Dennis Clay is at it again. One week he and his friends are shooing elk herds off of ranchers' fields because they are so plentiful they are becoming almost a pest. The next week, wolves are decimating elk herds to the point of towns losing the economic boost of hunters. This is all just to stir up the angry mob to light the torches. Outdoor writers like Clay have to fall into line or be shunned.

Here is another side to the Diamond Point Ranch and its supposed wolf problem. A millionaire rancher with 3,000 acres also leases state land, much of it forested, to graze his cattle. He has a paranoid agenda too. He has always said the "radical environmentalists" were going to stop him from leasing land to save wolves. Some say he may have baited the wolves with a calf. Now, of course, the whole pack is to be exterminated by Fish and Game from helicopters. He wins; the wolf loses. But really this was the only documented pack in Washington state. This one pack, supposedly decimating elk and caribou herds, according to Mr. Clay.

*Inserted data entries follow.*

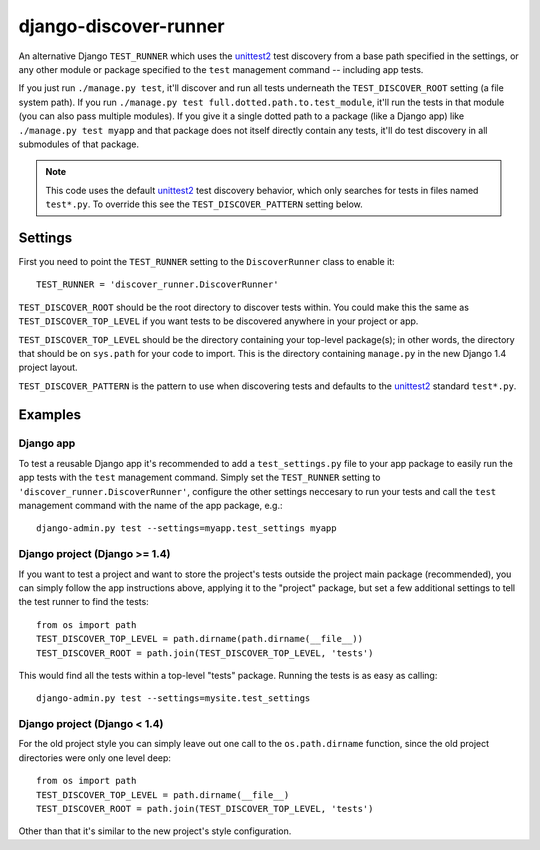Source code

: django-discover-runner
======================

An alternative Django ``TEST_RUNNER`` which uses the unittest2_ test discovery
from a base path specified in the settings, or any other module or package
specified to the ``test`` management command -- including app tests.

If you just run ``./manage.py test``, it'll discover and run all tests
underneath the ``TEST_DISCOVER_ROOT`` setting (a file system path). If you run
``./manage.py test full.dotted.path.to.test_module``, it'll run the tests in
that module (you can also pass multiple modules). If you give it a single
dotted path to a package (like a Django app) like ``./manage.py test myapp``
and that package does not itself directly contain any tests, it'll do
test discovery in all submodules of that package.

.. note::

    This code uses the default unittest2_ test discovery behavior, which
    only searches for tests in files named ``test*.py``. To override this
    see the ``TEST_DISCOVER_PATTERN`` setting below.

Settings
--------

First you need to point the ``TEST_RUNNER`` setting to the ``DiscoverRunner``
class to enable it::

    TEST_RUNNER = 'discover_runner.DiscoverRunner'

``TEST_DISCOVER_ROOT`` should be the root directory to discover tests
within. You could make this the same as ``TEST_DISCOVER_TOP_LEVEL`` if you
want tests to be discovered anywhere in your project or app.

``TEST_DISCOVER_TOP_LEVEL`` should be the directory containing your top-level
package(s); in other words, the directory that should be on ``sys.path`` for
your code to import. This is the directory containing ``manage.py`` in the new
Django 1.4 project layout.

``TEST_DISCOVER_PATTERN`` is the pattern to use when discovering tests and
defaults to the unittest2_ standard ``test*.py``.

Examples
--------

Django app
^^^^^^^^^^

To test a reusable Django app it's recommended to add a ``test_settings.py``
file to your app package to easily run the app tests with the ``test``
management command. Simply set the ``TEST_RUNNER`` setting to
``'discover_runner.DiscoverRunner'``, configure the other settings neccesary
to run your tests and call the ``test`` management command with the name of
the app package, e.g.:: 

    django-admin.py test --settings=myapp.test_settings myapp

Django project (Django >= 1.4)
^^^^^^^^^^^^^^^^^^^^^^^^^^^^^^

If you want to test a project and want to store the project's tests outside
the project main package (recommended), you can simply follow the app
instructions above, applying it to the "project" package, but set a few
additional settings to tell the test runner to find the tests::

    from os import path
    TEST_DISCOVER_TOP_LEVEL = path.dirname(path.dirname(__file__))
    TEST_DISCOVER_ROOT = path.join(TEST_DISCOVER_TOP_LEVEL, 'tests')

This would find all the tests within a top-level "tests" package. Running the
tests is as easy as calling::

    django-admin.py test --settings=mysite.test_settings

Django project (Django < 1.4)
^^^^^^^^^^^^^^^^^^^^^^^^^^^^^

For the old project style you can simply leave out one call to the
``os.path.dirname`` function, since the old project directories were only
one level deep::

    from os import path
    TEST_DISCOVER_TOP_LEVEL = path.dirname(__file__)
    TEST_DISCOVER_ROOT = path.join(TEST_DISCOVER_TOP_LEVEL, 'tests')

Other than that it's similar to the new project's style configuration.

.. _unittest2: http://pypi.python.org/pypi/unittest2
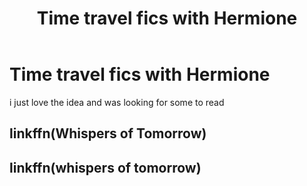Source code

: #+TITLE: Time travel fics with Hermione

* Time travel fics with Hermione
:PROPERTIES:
:Author: archerlines
:Score: 1
:DateUnix: 1608303910.0
:DateShort: 2020-Dec-18
:FlairText: Recommendation
:END:
i just love the idea and was looking for some to read


** linkffn(Whispers of Tomorrow)
:PROPERTIES:
:Author: archerlines
:Score: 1
:DateUnix: 1608303922.0
:DateShort: 2020-Dec-18
:END:


** linkffn(whispers of tomorrow)
:PROPERTIES:
:Author: potterpoemss
:Score: 1
:DateUnix: 1608305487.0
:DateShort: 2020-Dec-18
:END:

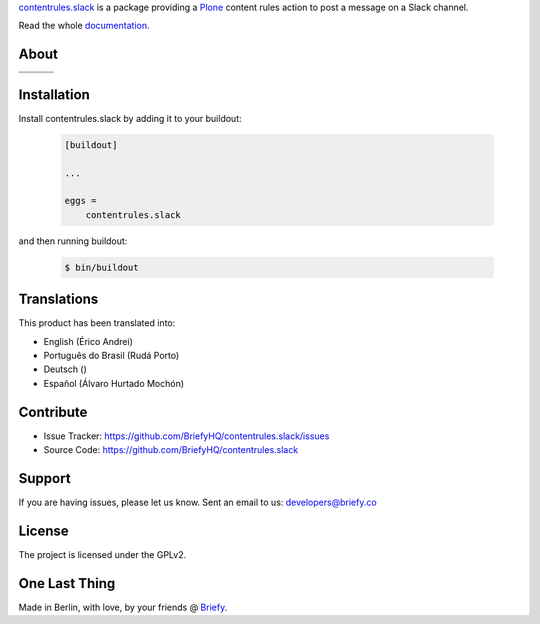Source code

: `contentrules.slack`_ is a package providing a `Plone`_ content rules action to post a message on a Slack channel.

.. image:: https://raw.githubusercontent.com/BriefyHQ/contentrules.slack/master/docs/_static/images/logo_briefy_100px.png
    :target: https://briefy.co

Read the whole `documentation`_.


About
=====

.. |ci| image:: https://img.shields.io/travis/BriefyHQ/contentrules.slack/master.svg?style=flat-square
    :target: https://travis-ci.org/BriefyHQ/contentrules.slack

.. |cov| image:: https://img.shields.io/coveralls/BriefyHQ/contentrules.slack/master.svg?style=flat-square
    :target: https://coveralls.io/r/BriefyHQ/contentrules.slack

.. |docs| image:: http://readthedocs.org/projects/contentrulesslack/badge/?version=latest
    :target: http://contentrulesslack.readthedocs.io

.. |latest| image:: https://img.shields.io/pypi/v/contentrules.slack.svg
    :target: https://pypi.python.org/pypi/contentrules.slack/
    :alt: Latest Version

.. |license| image:: https://img.shields.io/pypi/l/contentrules.slack.svg
    :target: https://pypi.python.org/pypi/contentrules.slack/
    :alt: License

.. |versions| image:: https://img.shields.io/pypi/pyversions/contentrules.slack.svg
    :target: https://pypi.python.org/pypi/contentrules.slack/
    :alt: Supported Python versions

+-----------+-----------+-----------+
| |ci|      | |cov|     | |docs|    |
+-----------+-----------+-----------+
| |versions|| |latest|  | |license| |
+-----------+-----------+-----------+


Installation
============

Install contentrules.slack by adding it to your buildout:

    .. code-block:: ini

        [buildout]

        ...

        eggs =
            contentrules.slack


and then running buildout:

    .. code-block:: shell

        $ bin/buildout



Translations
============

This product has been translated into:

- English (Érico Andrei)
- Português do Brasil (Rudá Porto)
- Deutsch ()
- Español (Álvaro Hurtado Mochón)


Contribute
==========

- Issue Tracker: https://github.com/BriefyHQ/contentrules.slack/issues
- Source Code: https://github.com/BriefyHQ/contentrules.slack


Support
=======

If you are having issues, please let us know.
Sent an email to us: developers@briefy.co


License
=======

The project is licensed under the GPLv2.


One Last Thing
==============

Made in Berlin, with love, by your friends @ `Briefy`_.


.. _`contentrules.slack`: https://github.com/BriefyHQ/contentrules.slack
.. _`Plone`: https://plone.org
.. _`documentation`: http://contentrulesslack.readthedocs.io/
.. _`Briefy`: https://briefy.co/
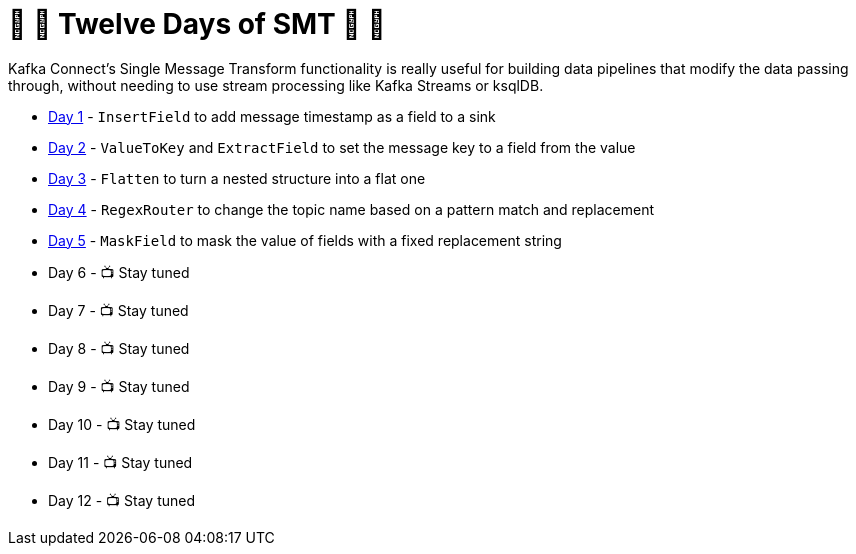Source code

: = 🎅 🎄 Twelve Days of SMT 🎄 🎅 

Kafka Connect's Single Message Transform functionality is really useful for building data pipelines that modify the data passing through, without needing to use stream processing like Kafka Streams or ksqlDB. 

* link:day1.adoc[Day 1] - `InsertField` to add message timestamp as a field to a sink
* link:day2.adoc[Day 2] - `ValueToKey` and `ExtractField` to set the message key to a field from the value
* link:day3.adoc[Day 3] - `Flatten` to turn a nested structure into a flat one
* link:day4.adoc[Day 4] - `RegexRouter` to change the topic name based on a pattern match and replacement
* link:day5.adoc[Day 5] - `MaskField` to mask the value of fields with a fixed replacement string
* Day 6 - 📺 Stay tuned
* Day 7 - 📺 Stay tuned
* Day 8 - 📺 Stay tuned
* Day 9 - 📺 Stay tuned
* Day 10 - 📺 Stay tuned
* Day 11 - 📺 Stay tuned
* Day 12 - 📺 Stay tuned
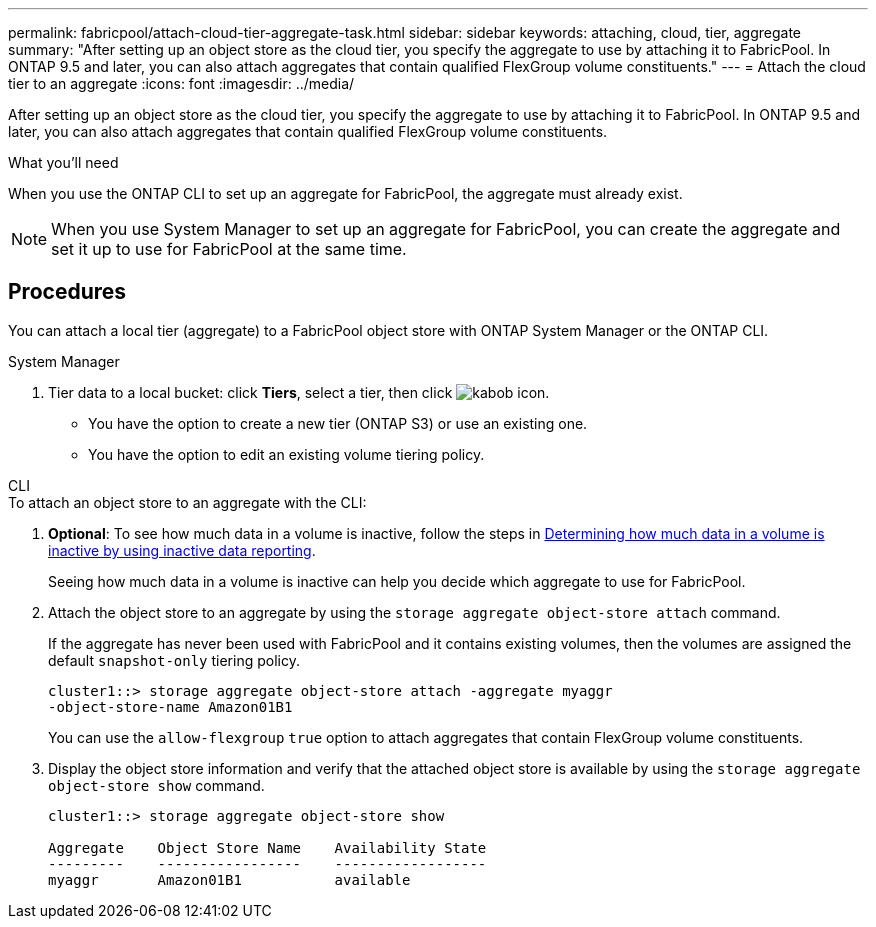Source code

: ---
permalink: fabricpool/attach-cloud-tier-aggregate-task.html
sidebar: sidebar
keywords: attaching, cloud, tier, aggregate
summary: "After setting up an object store as the cloud tier, you specify the aggregate to use by attaching it to FabricPool. In ONTAP 9.5 and later, you can also attach aggregates that contain qualified FlexGroup volume constituents."
---
= Attach the cloud tier to an aggregate
:icons: font
:imagesdir: ../media/

[.lead]
After setting up an object store as the cloud tier, you specify the aggregate to use by attaching it to FabricPool. In ONTAP 9.5 and later, you can also attach aggregates that contain qualified FlexGroup volume constituents.

.What you'll need

When you use the ONTAP CLI to set up an aggregate for FabricPool, the aggregate must already exist.

[NOTE]
====
When you use System Manager to set up an aggregate for FabricPool, you can create the aggregate and set it up to use for FabricPool at the same time.
====

== Procedures

You can attach a local tier (aggregate) to a FabricPool object store with ONTAP System Manager or the ONTAP CLI. 

[role="tabbed-block"]
====

.System Manager
--

.	Tier data to a local bucket: click *Tiers*, select a tier, then click image:icon_kabob.gif[kabob icon].

*	You have the option to create a new tier (ONTAP S3) or use an existing one.
*	You have the option to edit an existing volume tiering policy.
--

.CLI
--
.To attach an object store to an aggregate with the CLI:
. *Optional*: To see how much data in a volume is inactive, follow the steps in link:determine-data-inactive-reporting-task.html[Determining how much data in a volume is inactive by using inactive data reporting].
+
Seeing how much data in a volume is inactive can help you decide which aggregate to use for FabricPool.

. Attach the object store to an aggregate by using the `storage aggregate object-store attach` command.
+
If the aggregate has never been used with FabricPool and it contains existing volumes, then the volumes are assigned the default `snapshot-only` tiering policy.
+
----
cluster1::> storage aggregate object-store attach -aggregate myaggr
-object-store-name Amazon01B1
----
+
You can use the `allow-flexgroup` `true` option to attach aggregates that contain FlexGroup volume constituents.

. Display the object store information and verify that the attached object store is available by using the `storage aggregate object-store show` command.
+
----
cluster1::> storage aggregate object-store show

Aggregate    Object Store Name    Availability State
---------    -----------------    ------------------
myaggr       Amazon01B1           available
----
--
====


// 2022-8-11m FabricPool reorganization

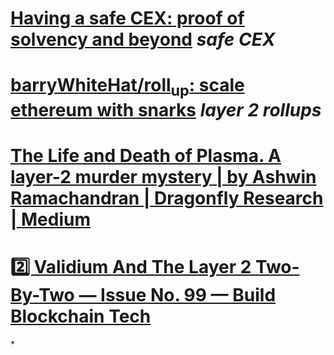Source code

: * [[https://vitalik.ca/general/2022/11/19/proof_of_solvency.html][Having a safe CEX: proof of solvency and beyond]] [[safe CEX]]
* [[https://github.com/barryWhiteHat/roll_up][barryWhiteHat/roll_up: scale ethereum with snarks]] [[layer 2 rollups]]
* [[https://medium.com/dragonfly-research/the-life-and-death-of-plasma-b72c6a59c5ad][The Life and Death of Plasma. A layer-2 murder mystery | by Ashwin Ramachandran | Dragonfly Research | Medium]]
* [[https://www.buildblockchain.tech/newsletter/issues/no-99-validium-and-the-layer-2-two-by-two][2️⃣ Validium And The Layer 2 Two-By-Two — Issue No. 99 — Build Blockchain Tech]]
*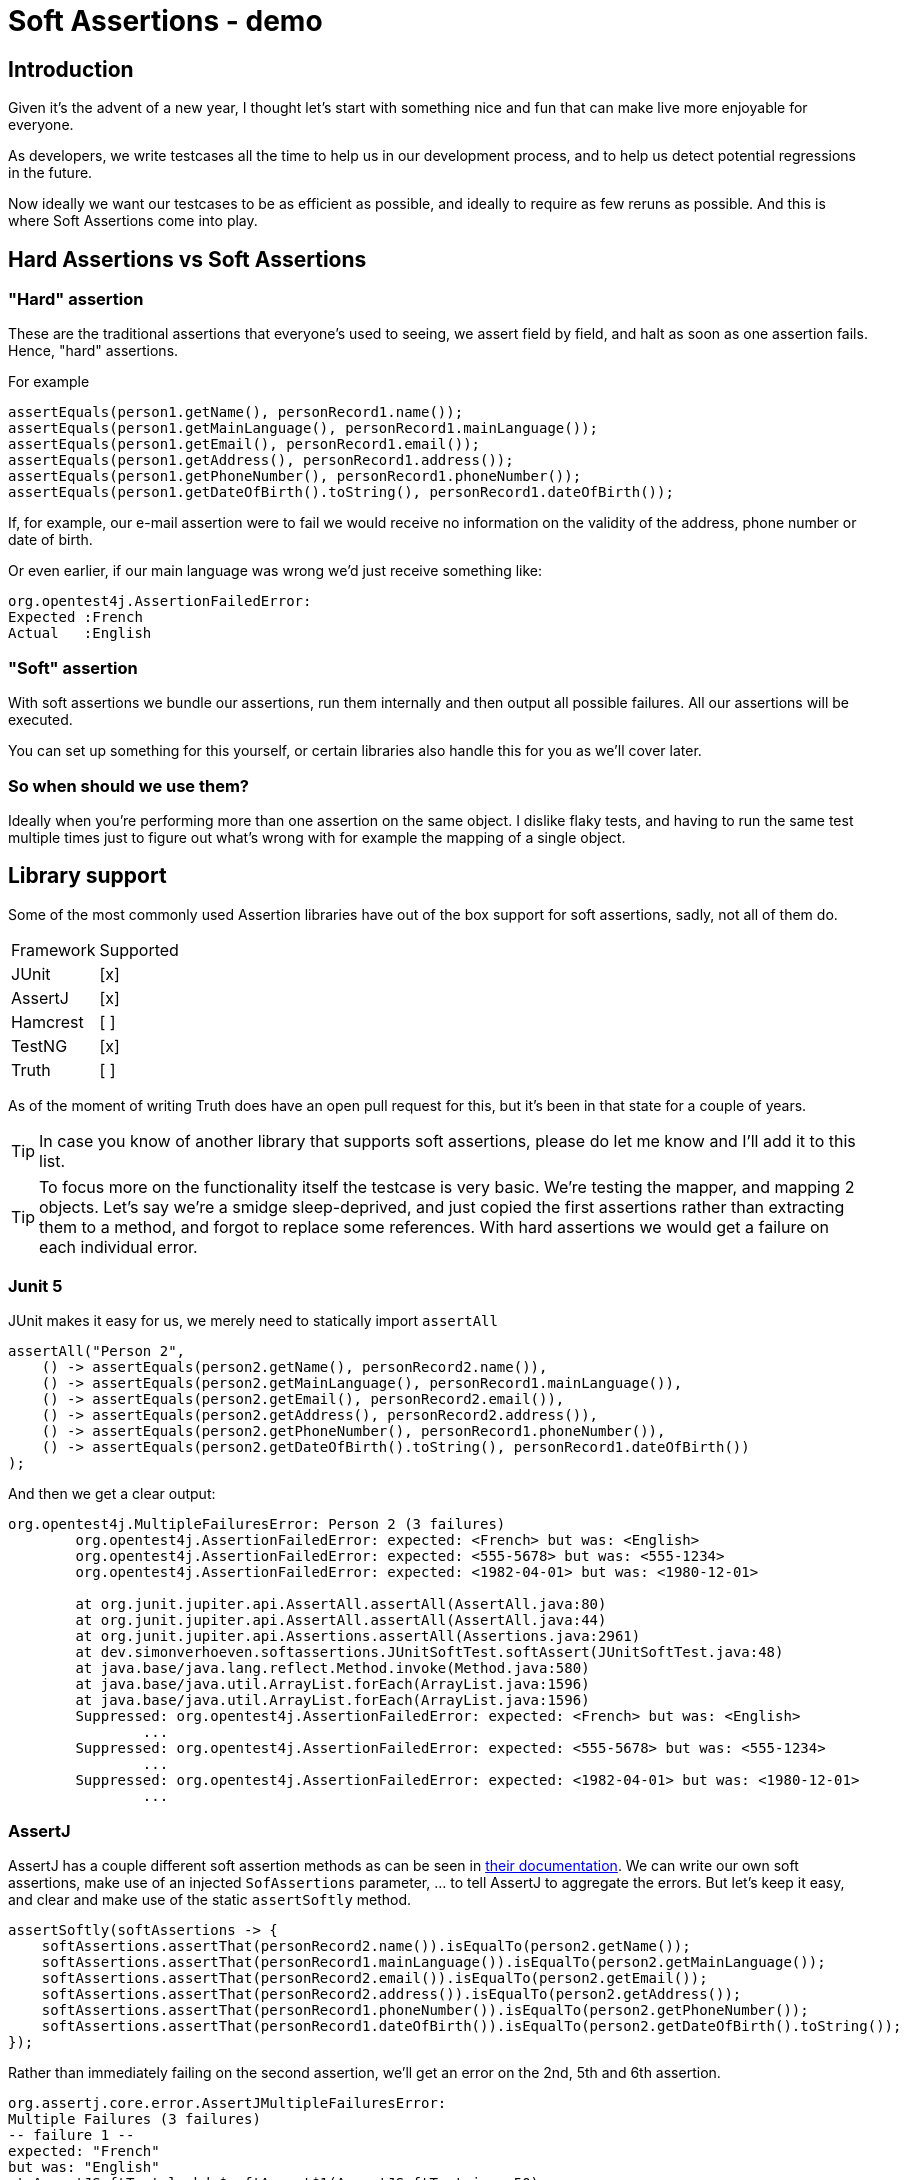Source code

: = Soft Assertions - demo
:toc:
:toc-placement:
:toclevels: 3
:icons: font
:note-caption: :information_source:

== Introduction

Given it's the advent of a new year, I thought let's start with something nice and fun that can make live more enjoyable for everyone.

As developers, we write testcases all the time to help us in our development process, and to help us detect potential regressions in the future.

Now ideally we want our testcases to be as efficient as possible, and ideally to require as few reruns as possible. And this is where Soft Assertions come into play.

== Hard Assertions vs Soft Assertions

=== "Hard" assertion

These are the traditional assertions that everyone's used to seeing, we assert field by field, and halt as soon as one assertion fails. Hence, "hard" assertions.

For example

[code,java]
----
assertEquals(person1.getName(), personRecord1.name());
assertEquals(person1.getMainLanguage(), personRecord1.mainLanguage());
assertEquals(person1.getEmail(), personRecord1.email());
assertEquals(person1.getAddress(), personRecord1.address());
assertEquals(person1.getPhoneNumber(), personRecord1.phoneNumber());
assertEquals(person1.getDateOfBirth().toString(), personRecord1.dateOfBirth());
----

If, for example, our e-mail assertion were to fail we would receive no information on the validity of the address, phone number or date of birth.

Or even earlier, if our main language was wrong we'd just receive something like:

[code]
----
org.opentest4j.AssertionFailedError:
Expected :French
Actual   :English
----

=== "Soft" assertion

With soft assertions we bundle our assertions, run them internally and then output all possible failures.
All our assertions will be executed.

You can set up something for this yourself, or certain libraries also handle this for you as we'll cover later.


=== So when should we use them?

Ideally when you're performing more than one assertion on the same object.
I dislike flaky tests, and having to run the same test multiple times just to figure out what's wrong with for example the mapping of a single object.


== Library support

Some of the most commonly used Assertion libraries have out of the box support for soft assertions, sadly, not all of them do.

[cols="1,1"]
|===
|Framework|Supported
| JUnit | [x]
| AssertJ | [x]
| Hamcrest | [ ]
| TestNG | [x]
| Truth | [ ]
|===

As of the moment of writing Truth does have an open pull request for this, but it's been in that state for a couple of years.

TIP: In case you know of another library that supports soft assertions, please do let me know and I'll add it to this list.

TIP: To focus more on the functionality itself the testcase is very basic. We're testing the mapper, and mapping 2 objects. Let's say we're a smidge sleep-deprived, and just copied the first assertions rather than extracting them to a method, and forgot to replace some references. With hard assertions we would get a failure on each individual error.

=== Junit 5

JUnit makes it easy for us, we merely need to statically import `assertAll`

[code,java]
----
assertAll("Person 2",
    () -> assertEquals(person2.getName(), personRecord2.name()),
    () -> assertEquals(person2.getMainLanguage(), personRecord1.mainLanguage()),
    () -> assertEquals(person2.getEmail(), personRecord2.email()),
    () -> assertEquals(person2.getAddress(), personRecord2.address()),
    () -> assertEquals(person2.getPhoneNumber(), personRecord1.phoneNumber()),
    () -> assertEquals(person2.getDateOfBirth().toString(), personRecord1.dateOfBirth())
);
----

And then we get a clear output:
----
org.opentest4j.MultipleFailuresError: Person 2 (3 failures)
	org.opentest4j.AssertionFailedError: expected: <French> but was: <English>
	org.opentest4j.AssertionFailedError: expected: <555-5678> but was: <555-1234>
	org.opentest4j.AssertionFailedError: expected: <1982-04-01> but was: <1980-12-01>

	at org.junit.jupiter.api.AssertAll.assertAll(AssertAll.java:80)
	at org.junit.jupiter.api.AssertAll.assertAll(AssertAll.java:44)
	at org.junit.jupiter.api.Assertions.assertAll(Assertions.java:2961)
	at dev.simonverhoeven.softassertions.JUnitSoftTest.softAssert(JUnitSoftTest.java:48)
	at java.base/java.lang.reflect.Method.invoke(Method.java:580)
	at java.base/java.util.ArrayList.forEach(ArrayList.java:1596)
	at java.base/java.util.ArrayList.forEach(ArrayList.java:1596)
	Suppressed: org.opentest4j.AssertionFailedError: expected: <French> but was: <English>
		...
	Suppressed: org.opentest4j.AssertionFailedError: expected: <555-5678> but was: <555-1234>
		...
	Suppressed: org.opentest4j.AssertionFailedError: expected: <1982-04-01> but was: <1980-12-01>
		...
----

=== AssertJ

AssertJ has a couple different soft assertion methods as can be seen in https://assertj.github.io/doc/#assertj-core-soft-assertions[their documentation].
We can write our own soft assertions, make use of an injected `SofAssertions` parameter, ... to tell AssertJ to aggregate the errors.
But let's keep it easy, and clear and make use of the static `assertSoftly` method.

[code,java]
----
assertSoftly(softAssertions -> {
    softAssertions.assertThat(personRecord2.name()).isEqualTo(person2.getName());
    softAssertions.assertThat(personRecord1.mainLanguage()).isEqualTo(person2.getMainLanguage());
    softAssertions.assertThat(personRecord2.email()).isEqualTo(person2.getEmail());
    softAssertions.assertThat(personRecord2.address()).isEqualTo(person2.getAddress());
    softAssertions.assertThat(personRecord1.phoneNumber()).isEqualTo(person2.getPhoneNumber());
    softAssertions.assertThat(personRecord1.dateOfBirth()).isEqualTo(person2.getDateOfBirth().toString());
});
----

Rather than immediately failing on the second assertion, we'll get an error on the 2nd, 5th and 6th assertion.

[code]
----
org.assertj.core.error.AssertJMultipleFailuresError:
Multiple Failures (3 failures)
-- failure 1 --
expected: "French"
but was: "English"
at AssertJSoftTest.lambda$softAssert$1(AssertJSoftTest.java:50)
-- failure 2 --
expected: "555-5678"
but was: "555-1234"
at AssertJSoftTest.lambda$softAssert$1(AssertJSoftTest.java:53)
-- failure 3 --
expected: "1982-04-01"
but was: "1980-12-01"
at AssertJSoftTest.lambda$softAssert$1(AssertJSoftTest.java:54)
----


=== TestNG

== Takeaway

== References

* https://github.com/SimonVerhoeven/soft-assertions[This repository]
* https://junit.org/junit5/[JUnit]
* https://github.com/assertj/assertj[AssertJ]
* https://github.com/hamcrest/JavaHamcrest[Hamcrest]
* https://testng.org/[TestNG]
* https://truth.dev/[Truth]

In Minnesota, where I am from, wolves and hunters (and campers) coexist. There have been no dairy cows or humans attacked. Whitetail deer and moose are plentiful. Kids wear pictures of wolves on their T-shirts. The basketball team is named the Timberwolves. People canoe and camp in the Boundary Waters Canoe Area, home to wolves. I guess Minnesotans aren't as quick to believe all the propaganda. We even elected a free-thinking governor, Jesse Ventura, who now looks like an old, gray wolf.